Furthermore, school burnout and DSSM should not be treated solely as outcomes. Burnout contributed to DSSM and could increase demands for adolescents’ learning. Therefore, another approach in addition to interventions in physical education may be to tackle the bond of school burnout and DSSM. Students may be taught how to cope with burnout and avoid phone use and SM message disturbance before bed and during sleep. For example, adolescents may be guided to set personal goals on the outcomes they want to realize, such as the reduction of SM use during the night. Likewise, Abenavoli et al. (2013) found that mindfulness can protect against emotional burnout.

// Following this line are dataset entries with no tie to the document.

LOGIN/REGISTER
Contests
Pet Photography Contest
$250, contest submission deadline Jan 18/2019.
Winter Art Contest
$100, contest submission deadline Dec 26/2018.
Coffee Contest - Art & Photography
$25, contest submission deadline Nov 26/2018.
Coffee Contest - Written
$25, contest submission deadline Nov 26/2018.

There are a number of limitations to this study, and as such our results should be interpreted with caution. This study had only two waves of data. Longer study periods with additional waves may help gain a better insight into the relationship of these variables. Likewise, future research could adopt wearable devices to measure exercise and sleep variables rather than relying on retrospective self-reported instruments which may be prone to some subjectivity. Moreover, the coefficients on the cross-lagged paths were small. Due to these weak associations, potential mediating and moderating factors may be considered in future studies. The interval between waves may also influence the strength of associations. Finally, a higher percentage of subjects who missed the second survey were males and possessed higher DSSM. Although the overall missing rate was low, it could still create some coverage errors in the results. For example, physical education might have a more definite effect on those who have severe burnout or DSSM. Future studies may investigate this group.